Spatial layout entries
========
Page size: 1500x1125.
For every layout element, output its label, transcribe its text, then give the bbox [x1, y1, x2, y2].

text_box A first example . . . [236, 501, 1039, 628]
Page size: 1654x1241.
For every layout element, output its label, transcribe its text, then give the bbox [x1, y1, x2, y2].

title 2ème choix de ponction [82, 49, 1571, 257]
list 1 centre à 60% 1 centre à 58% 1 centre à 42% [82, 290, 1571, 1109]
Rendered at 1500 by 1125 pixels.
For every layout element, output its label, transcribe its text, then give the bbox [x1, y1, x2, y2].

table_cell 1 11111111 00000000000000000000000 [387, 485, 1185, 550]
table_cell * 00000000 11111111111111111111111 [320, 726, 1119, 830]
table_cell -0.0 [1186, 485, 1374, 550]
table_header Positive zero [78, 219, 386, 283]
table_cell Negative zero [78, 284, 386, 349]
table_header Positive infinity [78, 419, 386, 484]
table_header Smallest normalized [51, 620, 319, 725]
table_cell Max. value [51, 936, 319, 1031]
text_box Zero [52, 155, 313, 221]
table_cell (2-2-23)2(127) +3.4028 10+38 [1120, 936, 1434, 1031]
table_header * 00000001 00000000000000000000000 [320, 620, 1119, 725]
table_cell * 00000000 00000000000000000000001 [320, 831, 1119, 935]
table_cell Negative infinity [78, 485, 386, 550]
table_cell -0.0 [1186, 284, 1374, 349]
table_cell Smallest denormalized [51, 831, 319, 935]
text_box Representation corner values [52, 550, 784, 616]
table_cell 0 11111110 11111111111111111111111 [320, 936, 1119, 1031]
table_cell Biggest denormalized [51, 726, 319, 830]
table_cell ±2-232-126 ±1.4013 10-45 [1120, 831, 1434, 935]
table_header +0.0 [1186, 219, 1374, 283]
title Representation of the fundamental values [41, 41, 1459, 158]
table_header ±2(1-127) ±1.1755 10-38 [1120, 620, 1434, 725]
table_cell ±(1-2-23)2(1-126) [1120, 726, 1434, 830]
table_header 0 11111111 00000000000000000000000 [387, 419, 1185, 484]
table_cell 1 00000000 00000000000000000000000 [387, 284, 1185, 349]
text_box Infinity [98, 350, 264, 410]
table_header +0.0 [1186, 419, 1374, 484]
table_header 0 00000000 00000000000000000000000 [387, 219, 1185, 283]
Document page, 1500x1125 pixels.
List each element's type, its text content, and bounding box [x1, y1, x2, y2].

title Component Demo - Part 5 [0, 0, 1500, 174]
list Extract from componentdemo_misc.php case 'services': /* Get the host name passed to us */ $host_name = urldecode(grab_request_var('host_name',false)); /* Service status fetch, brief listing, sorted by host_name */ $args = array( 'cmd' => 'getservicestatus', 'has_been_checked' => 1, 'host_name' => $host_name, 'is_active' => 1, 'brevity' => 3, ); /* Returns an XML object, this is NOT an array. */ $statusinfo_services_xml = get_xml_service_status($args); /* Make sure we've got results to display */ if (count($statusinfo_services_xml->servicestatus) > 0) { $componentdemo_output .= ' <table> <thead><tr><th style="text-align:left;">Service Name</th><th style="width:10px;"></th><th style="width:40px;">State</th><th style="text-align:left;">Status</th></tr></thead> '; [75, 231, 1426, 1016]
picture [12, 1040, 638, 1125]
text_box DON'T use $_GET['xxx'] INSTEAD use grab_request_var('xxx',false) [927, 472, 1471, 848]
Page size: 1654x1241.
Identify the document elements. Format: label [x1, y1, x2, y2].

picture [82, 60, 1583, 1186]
========
Exercise instructions>
Repeat the data above word for word, starting at its first line and ending at the line that contains "list 1 centre". Include both of those lines.

Exercise output>
Page size: 1500x1125.
For every layout element, output its label, transcribe its text, then give the bbox [x1, y1, x2, y2].

text_box A first example . . . [236, 501, 1039, 628]
Page size: 1654x1241.
For every layout element, output its label, transcribe its text, then give the bbox [x1, y1, x2, y2].

title 2ème choix de ponction [82, 49, 1571, 257]
list 1 centre à 60% 1 centre à 58% 1 centre à 42% [82, 290, 1571, 1109]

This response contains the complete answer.